From the perspective of the Highland Gate Ratepayers, a group formed this past winter by neighbours to provide a united voice on the redevelopment plans, it will be the first opportunity to have substantial talks with the redevelopers to voice their concerns, but Dave Newton, President of the ratepayers group questions whether this meeting will achieve everyone’s objectives.

“They presented the plan and we have been digesting it, reviewing it and the open house will really be the first opportunity [to communicate with them],” says Mr. Newton. “This is the official draft and I am sure there is some room for back and forth, but we just want to see that it represents the best interests of the existing community while, at the same time, recognizing that they are private landowners and they have the right to develop.

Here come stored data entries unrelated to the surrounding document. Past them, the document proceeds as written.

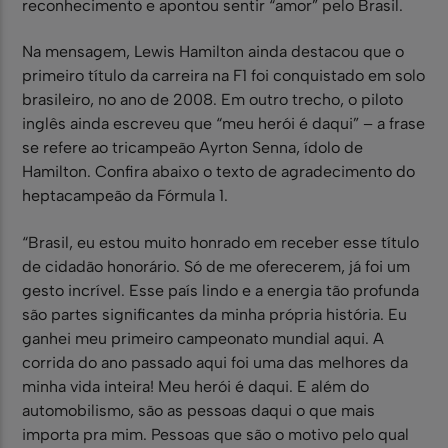
reconhecimento e apontou sentir “amor” pelo Brasil.
Na mensagem, Lewis Hamilton ainda destacou que o
primeiro título da carreira na F1 foi conquistado em solo
brasileiro, no ano de 2008. Em outro trecho, o piloto
inglês ainda escreveu que “meu herói é daqui” – a frase
se refere ao tricampeão Ayrton Senna, ídolo de
Hamilton. Confira abaixo o texto de agradecimento do
heptacampeão da Fórmula 1.
“Brasil, eu estou muito honrado em receber esse título
de cidadão honorário. Só de me oferecerem, já foi um
gesto incrível. Esse país lindo e a energia tão profunda
são partes significantes da minha própria história. Eu
ganhei meu primeiro campeonato mundial aqui. A
corrida do ano passado aqui foi uma das melhores da
minha vida inteira! Meu herói é daqui. E além do
automobilismo, são as pessoas daqui o que mais
importa pra mim. Pessoas que são o motivo pelo qual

We just want to make sure that whatever they ultimately develop lends itself to what is already there.”

There is already doubt on that front, he says. Geranium and ClubLink filed their draft plans for the redevelopment with Town Planners which include 184 lots, a high density block closer to Yonge Street, and land set aside for trails and greenspace. The plan, however, received mixed-to-negative reviews from area residents, objecting to a number of key facets of the plan, including the multitude of cul-de-sacs and the general layout of planned streets.

“The fact is a lot of folks are basically living on an island of grass whereby they have the front of their house facing asphalt and the back of their house facing asphalt and that wasn’t exactly embraced,” says Mr. Newton. “There are backyards facing onto the sides of houses. It seems like they could have spent a little more time – if not a lot more time – coming up with something that blended within the fabric of the existing community, which is really what Geranium presented from the outset, but it doesn’t.

“Everybody recognizes that ClubLink has the right to develop, if that is what they choose; however, they feel this particular plan mitigates a lot of the concerns that existing homeowners have, including traffic flow, congestion and stuff like that. If they were looking for density, they could get it elsewhere and there are other ways to do it without impacting directly on a lot of the homeowners right now.”

The April 15 meeting will be held in the cafeteria of Dr. G.W. Williams Secondary School at 39 Dunning Avenue. Originally slated to be held at the Highland Gate Club House, there were concerns that that particular venue would not be able to hold all the residents eager to come and speak about the proposals and, in the words of Mr. Newton, “get the answers they might be looking for in order to have a piece of mind.”

“[Residents] want to know how new houses are going to impact the environment, how the greenspace is going to be monitored, managed and maintained in order to get the density they are asking for. Is there a way you could develop limitedly, much like this would be considered limitedly, and still perhaps maintain a nine-hole golf course? The questions and concerns just run the gamut and they are limitless.”